Home and Applications Filesystem Maintenance - All ClustersUPDATE: November 4, 2020 9:33am
As of 9:33am, the WCERES cluster has been returned to normal operations.
This concludes the emergency
/apps maintenance and all-floor downtime. Please report any issues to email@example.com.
UPDATE: November 4, 2020 9:10am
As of 9:10am, patching was completed successfully on the shared
/apps file systems. The file systems are healthy and mounted on all affected clusters and other systems.
Brown, Gilbreth, Halstead, Hammer, Rice, Snyder, Workbench and WSC Hadoop clusters have been returned to normal operations. Job queues have been enabled and job scheduling has resumed.
WCERES cluster remains down as systems engineers continue working on bringing it back online.

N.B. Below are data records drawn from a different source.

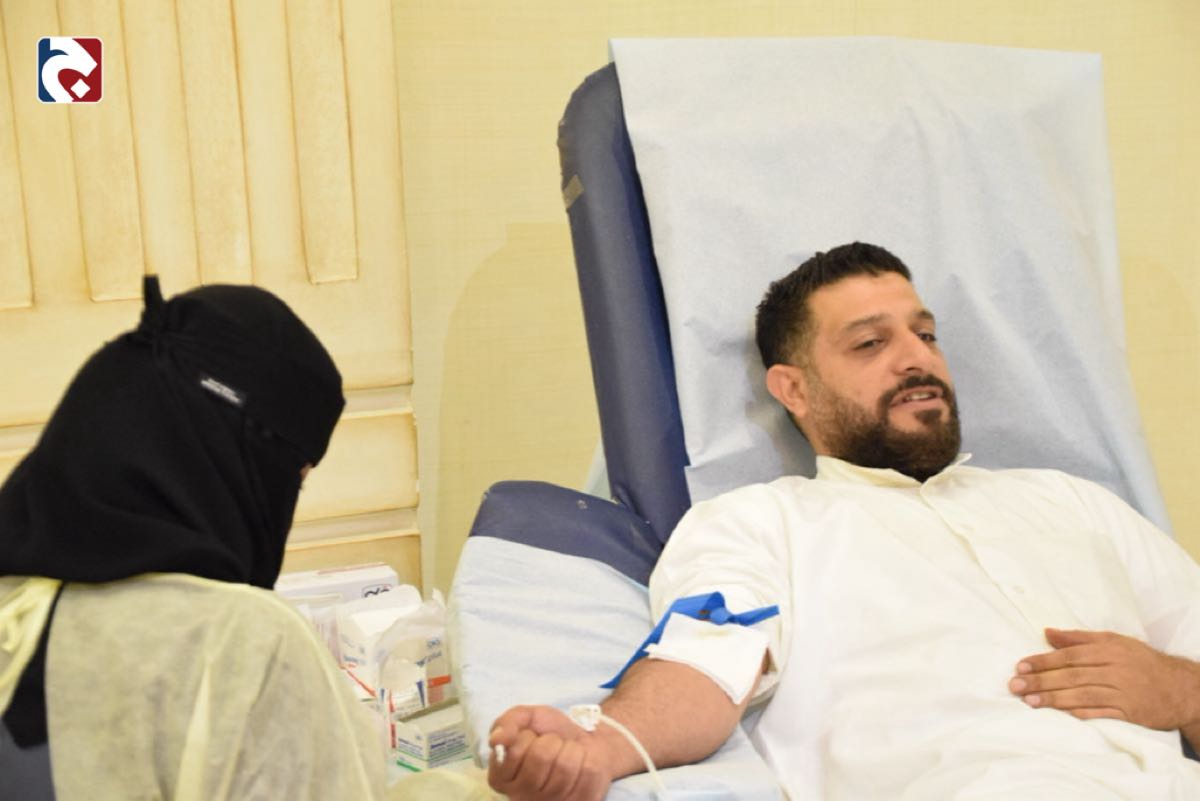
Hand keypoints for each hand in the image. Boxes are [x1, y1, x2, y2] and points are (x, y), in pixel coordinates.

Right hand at [487, 705, 615, 800]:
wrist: (586, 739)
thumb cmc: (551, 731)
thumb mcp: (526, 718)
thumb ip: (508, 723)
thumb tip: (497, 740)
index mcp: (502, 778)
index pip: (514, 752)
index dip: (527, 737)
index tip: (531, 738)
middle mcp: (522, 797)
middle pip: (541, 758)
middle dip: (551, 741)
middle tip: (552, 744)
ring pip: (565, 766)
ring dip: (570, 750)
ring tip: (567, 754)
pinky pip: (587, 773)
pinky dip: (587, 759)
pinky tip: (581, 765)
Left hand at [1008, 628, 1199, 729]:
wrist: (1180, 688)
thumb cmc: (1141, 661)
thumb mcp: (1114, 641)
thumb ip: (1079, 638)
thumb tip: (1047, 632)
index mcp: (1109, 650)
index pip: (1070, 655)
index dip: (1044, 661)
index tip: (1021, 666)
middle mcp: (1116, 670)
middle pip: (1073, 676)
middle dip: (1042, 681)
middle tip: (1016, 686)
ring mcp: (1123, 693)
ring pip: (1083, 696)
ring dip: (1054, 699)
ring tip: (1030, 701)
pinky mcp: (1130, 714)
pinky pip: (1101, 714)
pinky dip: (1079, 714)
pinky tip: (1060, 714)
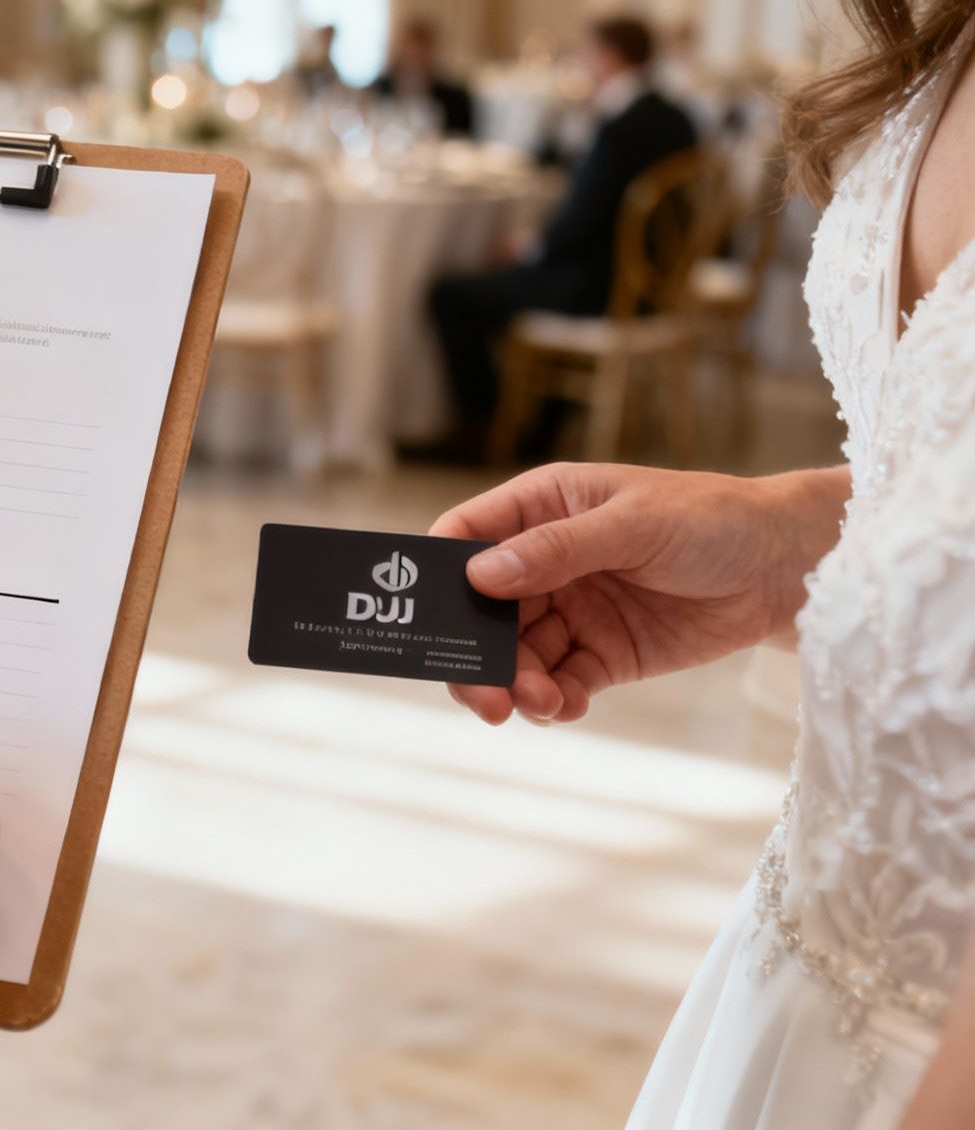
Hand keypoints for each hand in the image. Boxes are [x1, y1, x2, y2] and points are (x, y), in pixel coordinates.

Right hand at [429, 463, 848, 725]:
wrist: (788, 569)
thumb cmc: (713, 519)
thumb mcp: (633, 524)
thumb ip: (556, 549)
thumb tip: (481, 576)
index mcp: (541, 508)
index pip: (465, 537)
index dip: (438, 575)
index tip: (428, 619)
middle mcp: (545, 561)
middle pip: (481, 612)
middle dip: (476, 654)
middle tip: (484, 696)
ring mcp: (572, 610)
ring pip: (516, 655)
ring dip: (517, 685)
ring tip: (540, 705)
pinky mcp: (603, 654)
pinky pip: (560, 682)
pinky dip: (554, 701)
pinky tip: (566, 708)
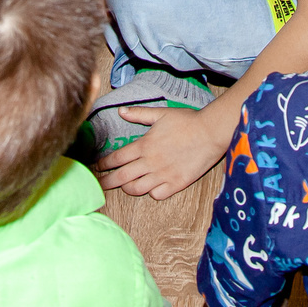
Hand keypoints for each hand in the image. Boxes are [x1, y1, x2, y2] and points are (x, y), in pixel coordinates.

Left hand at [97, 102, 230, 199]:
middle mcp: (150, 162)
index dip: (104, 165)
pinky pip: (157, 194)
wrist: (210, 133)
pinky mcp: (176, 184)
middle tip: (99, 185)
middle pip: (121, 177)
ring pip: (137, 189)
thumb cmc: (186, 121)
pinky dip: (151, 192)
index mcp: (144, 145)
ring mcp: (163, 175)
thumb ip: (139, 114)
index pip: (116, 158)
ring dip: (127, 188)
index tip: (97, 168)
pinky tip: (151, 187)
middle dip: (107, 182)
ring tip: (124, 186)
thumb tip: (121, 111)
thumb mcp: (161, 113)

Thank you for your patience and understanding during this emergency maintenance. Please report any issues to firstname.lastname@example.org.

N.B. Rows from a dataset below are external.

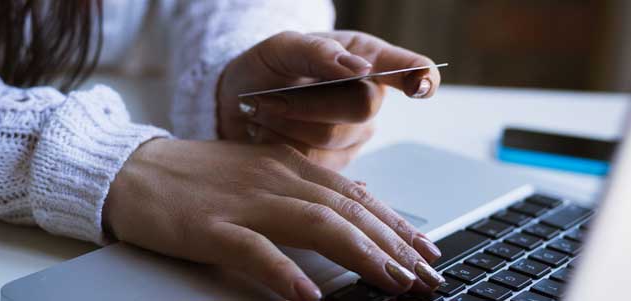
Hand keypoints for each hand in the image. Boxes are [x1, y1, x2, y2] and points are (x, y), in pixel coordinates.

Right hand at [104, 139, 443, 300]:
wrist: (133, 170)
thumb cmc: (196, 176)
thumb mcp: (259, 172)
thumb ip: (306, 186)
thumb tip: (356, 202)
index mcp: (287, 166)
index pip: (354, 196)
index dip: (396, 223)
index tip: (426, 248)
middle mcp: (274, 179)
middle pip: (347, 211)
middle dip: (394, 244)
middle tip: (426, 275)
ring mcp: (243, 202)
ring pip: (316, 224)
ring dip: (361, 254)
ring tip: (394, 282)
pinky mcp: (210, 227)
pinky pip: (254, 251)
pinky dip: (285, 273)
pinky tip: (308, 297)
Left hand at [217, 31, 441, 169]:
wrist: (236, 104)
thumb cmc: (266, 68)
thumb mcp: (282, 48)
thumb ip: (318, 52)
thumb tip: (359, 68)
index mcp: (365, 59)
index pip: (411, 68)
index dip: (422, 77)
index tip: (419, 86)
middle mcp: (368, 98)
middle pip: (362, 107)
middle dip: (309, 104)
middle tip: (271, 98)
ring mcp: (354, 135)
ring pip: (332, 138)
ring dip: (287, 124)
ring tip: (263, 112)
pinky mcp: (334, 164)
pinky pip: (315, 163)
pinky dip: (282, 147)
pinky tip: (268, 132)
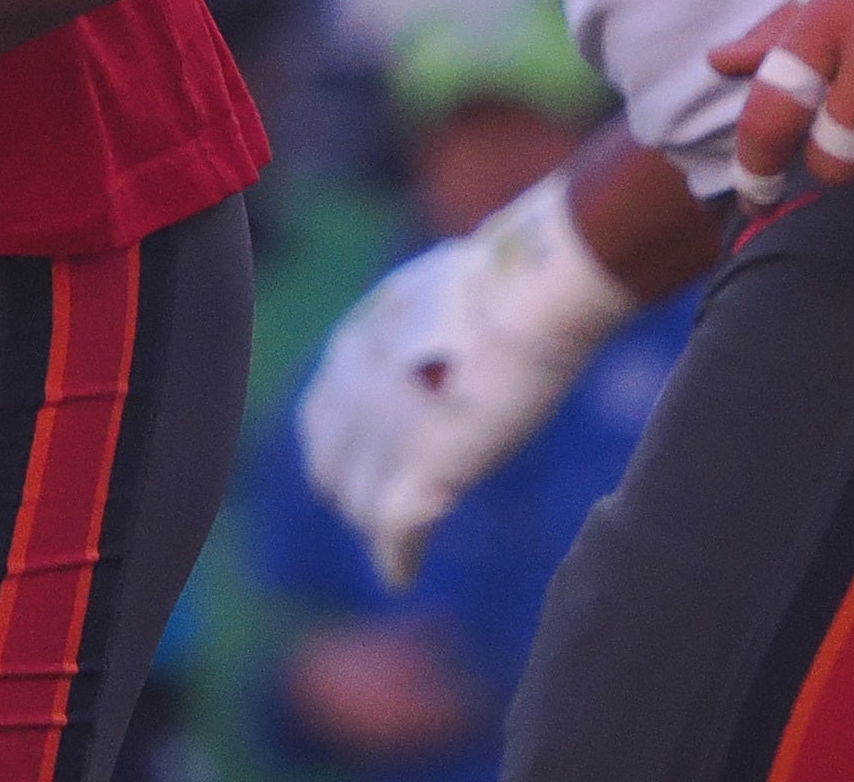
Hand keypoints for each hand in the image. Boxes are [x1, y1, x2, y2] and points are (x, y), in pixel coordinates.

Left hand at [294, 167, 640, 588]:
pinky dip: (398, 555)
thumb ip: (421, 334)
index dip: (344, 449)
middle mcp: (349, 386)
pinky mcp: (420, 466)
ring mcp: (379, 427)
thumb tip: (451, 329)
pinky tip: (402, 571)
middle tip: (390, 514)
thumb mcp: (440, 298)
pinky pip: (392, 528)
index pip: (323, 419)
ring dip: (380, 523)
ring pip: (359, 502)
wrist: (530, 288)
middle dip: (354, 491)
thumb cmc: (509, 282)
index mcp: (355, 343)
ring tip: (404, 540)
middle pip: (330, 467)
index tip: (370, 467)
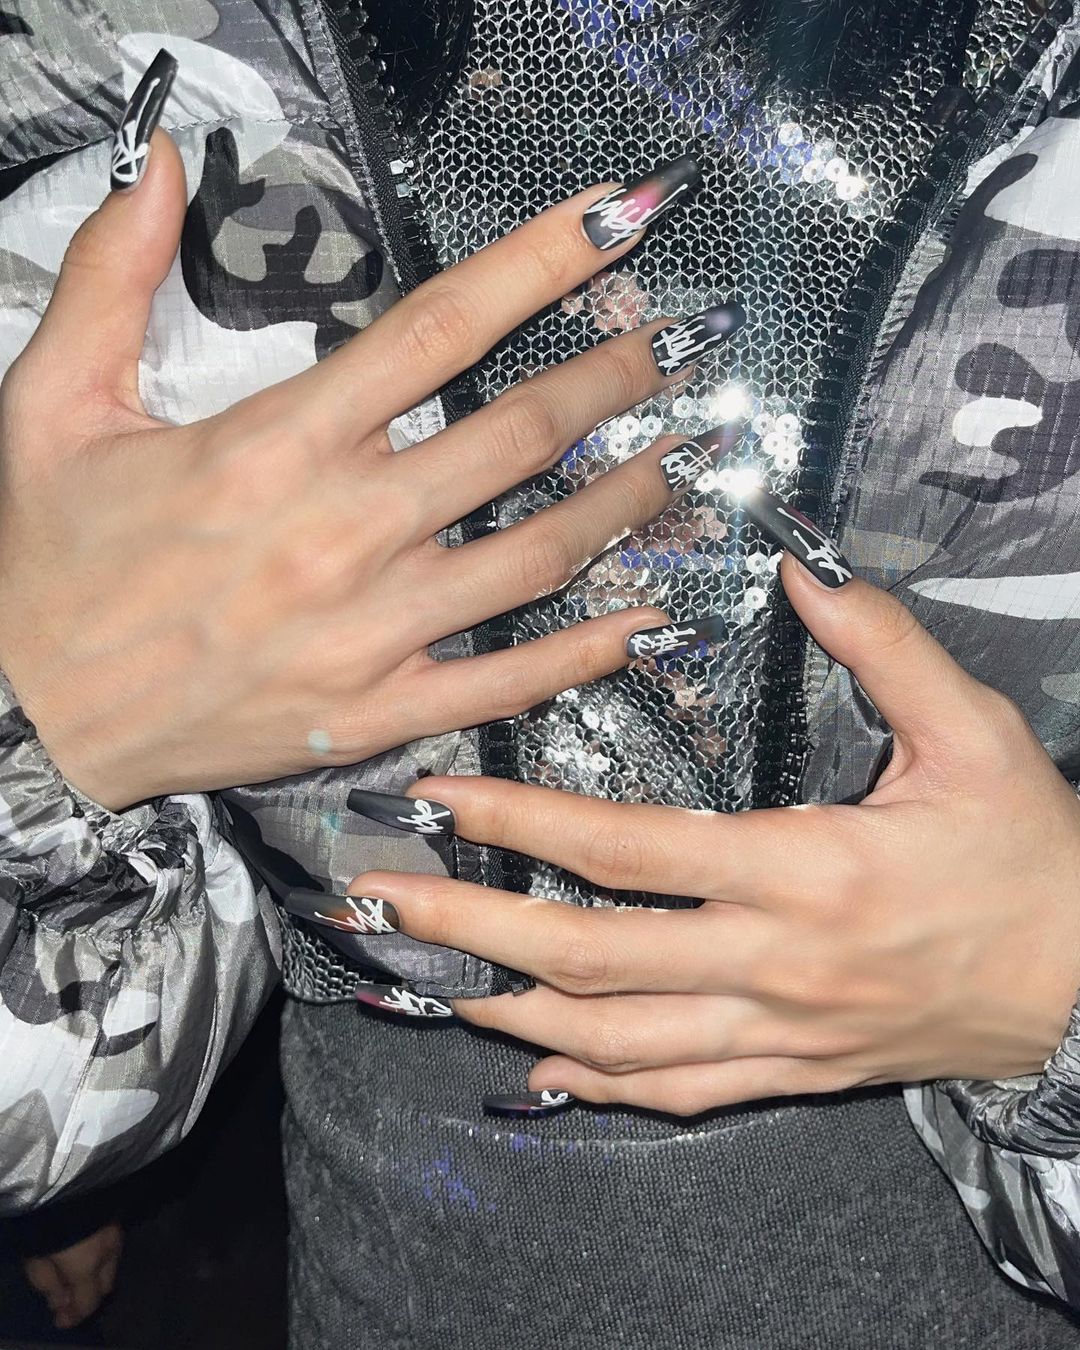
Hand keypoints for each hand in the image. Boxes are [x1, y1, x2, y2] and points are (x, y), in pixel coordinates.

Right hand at [0, 126, 706, 808]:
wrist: (30, 721)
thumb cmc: (46, 566)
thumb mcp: (49, 405)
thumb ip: (108, 275)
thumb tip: (166, 164)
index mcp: (272, 446)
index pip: (436, 329)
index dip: (537, 264)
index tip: (610, 225)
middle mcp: (340, 533)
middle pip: (514, 437)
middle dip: (612, 378)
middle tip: (676, 346)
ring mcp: (369, 633)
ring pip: (533, 556)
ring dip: (622, 502)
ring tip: (683, 460)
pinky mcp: (376, 711)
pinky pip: (503, 679)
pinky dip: (583, 651)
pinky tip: (644, 621)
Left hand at [22, 1222, 121, 1330]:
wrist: (69, 1169)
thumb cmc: (48, 1218)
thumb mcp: (37, 1256)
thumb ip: (48, 1283)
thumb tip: (61, 1303)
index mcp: (89, 1265)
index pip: (89, 1302)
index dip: (75, 1316)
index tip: (61, 1320)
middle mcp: (110, 1251)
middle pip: (106, 1285)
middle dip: (89, 1295)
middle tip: (70, 1297)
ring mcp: (117, 1230)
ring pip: (113, 1263)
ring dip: (97, 1273)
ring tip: (78, 1272)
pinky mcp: (117, 1214)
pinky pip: (113, 1244)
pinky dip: (102, 1255)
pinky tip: (88, 1250)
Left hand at [348, 548, 1079, 1114]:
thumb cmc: (1032, 856)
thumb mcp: (977, 734)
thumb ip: (884, 646)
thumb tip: (803, 568)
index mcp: (808, 869)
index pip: (630, 849)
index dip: (523, 822)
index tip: (444, 799)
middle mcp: (776, 961)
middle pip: (593, 957)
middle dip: (475, 928)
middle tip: (387, 904)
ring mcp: (780, 1032)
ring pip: (619, 1043)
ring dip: (513, 1012)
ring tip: (432, 981)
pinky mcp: (795, 1072)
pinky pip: (681, 1093)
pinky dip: (600, 1086)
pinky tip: (540, 1069)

UPDATE: November 4, 2020 7:47am
gpu queue is re-enabled.
UPDATE: November 3, 2020 11:20am
As of 11:20am, the Scholar cluster has been returned to normal service with a dedicated
/home and new dedicated
/apps. Job queues have been enabled and job scheduling has been resumed with the exception of the
gpu queue that remains down.
The rest of the clusters (Brown, Gilbreth, Halstead, Hammer, Rice, Snyder, WCERES, Workbench, and WSC Hadoop) and other systems remain unavailable pending work on their shared
/apps file systems.
We appreciate your patience. Please report any issues to email@example.com.

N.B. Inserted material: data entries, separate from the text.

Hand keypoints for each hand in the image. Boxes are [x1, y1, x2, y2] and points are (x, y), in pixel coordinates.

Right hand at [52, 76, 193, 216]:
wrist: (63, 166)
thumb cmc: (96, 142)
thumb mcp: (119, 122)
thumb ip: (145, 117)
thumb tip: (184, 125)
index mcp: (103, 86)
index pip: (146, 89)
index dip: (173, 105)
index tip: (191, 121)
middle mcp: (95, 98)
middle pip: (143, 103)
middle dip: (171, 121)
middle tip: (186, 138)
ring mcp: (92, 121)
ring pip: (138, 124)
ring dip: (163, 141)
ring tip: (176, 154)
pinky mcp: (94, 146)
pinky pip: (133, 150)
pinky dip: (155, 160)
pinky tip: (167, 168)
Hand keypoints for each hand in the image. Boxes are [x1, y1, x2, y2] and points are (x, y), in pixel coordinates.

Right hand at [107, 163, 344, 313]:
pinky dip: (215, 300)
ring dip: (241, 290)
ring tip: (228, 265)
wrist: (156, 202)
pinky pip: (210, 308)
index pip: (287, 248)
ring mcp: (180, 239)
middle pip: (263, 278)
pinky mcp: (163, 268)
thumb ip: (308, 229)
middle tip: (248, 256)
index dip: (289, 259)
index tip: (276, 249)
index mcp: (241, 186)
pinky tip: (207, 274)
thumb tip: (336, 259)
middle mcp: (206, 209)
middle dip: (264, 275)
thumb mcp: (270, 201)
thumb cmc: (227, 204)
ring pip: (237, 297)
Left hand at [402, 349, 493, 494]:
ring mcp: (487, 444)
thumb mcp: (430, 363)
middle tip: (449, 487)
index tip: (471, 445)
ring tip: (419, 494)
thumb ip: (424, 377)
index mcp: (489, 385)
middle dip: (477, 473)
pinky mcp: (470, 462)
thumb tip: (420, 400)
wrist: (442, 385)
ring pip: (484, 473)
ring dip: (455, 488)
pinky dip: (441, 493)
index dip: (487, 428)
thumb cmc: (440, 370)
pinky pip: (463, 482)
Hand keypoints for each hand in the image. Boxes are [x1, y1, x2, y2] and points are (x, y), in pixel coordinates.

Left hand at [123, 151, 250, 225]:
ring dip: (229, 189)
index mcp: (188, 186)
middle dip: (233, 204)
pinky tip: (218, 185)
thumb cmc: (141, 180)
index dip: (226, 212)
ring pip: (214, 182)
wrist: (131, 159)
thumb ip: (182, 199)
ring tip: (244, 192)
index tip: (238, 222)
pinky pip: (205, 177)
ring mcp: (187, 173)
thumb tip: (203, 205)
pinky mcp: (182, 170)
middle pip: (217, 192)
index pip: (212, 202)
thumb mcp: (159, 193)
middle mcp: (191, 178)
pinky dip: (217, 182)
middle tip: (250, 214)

ORIGINAL: October 27, 2020 12:48pm
Most of the research computing clusters (Brown, Gilbreth, Halstead, Hammer, Rice, Scholar, Snyder, WCERES, Workbench, and WSC Hadoop) as well as some other minor systems will be unavailable beginning at Tuesday, November 3rd, 2020 at 9:00am, for an urgent maintenance on a storage system providing shared
/apps file systems. Clusters will return to full production by Wednesday, November 4th, 2020 at 9:00am.
Our storage vendor has alerted us to a potentially serious bug on our global home and applications directory file system. In order to avoid loss of data, it is imperative that we patch the bug in a timely manner. Patching can not be done live and requires bringing these file systems down and unmounting them from all clusters that use them. With
/apps unavailable, users will not be able to login to the clusters nor use any of the provided software. Any service or system that requires access to these shared RCAC-wide file systems will be affected.
Research Data Depot and Github services are not affected. The Bell cluster has dedicated
/apps file systems and would not be directly affected by this outage, but will undergo a separate scheduled maintenance during a partially overlapping time window.
Any SLURM jobs which request a walltime which would take them past Tuesday, November 3rd, 2020 at 9:00am will not start and will remain in the queue until after the maintenance is completed.
We appreciate your understanding and apologize for a short notice caused by a narrow timeline suggested by the vendor based on potential severity of the bug. Preserving your data is of utmost importance to us.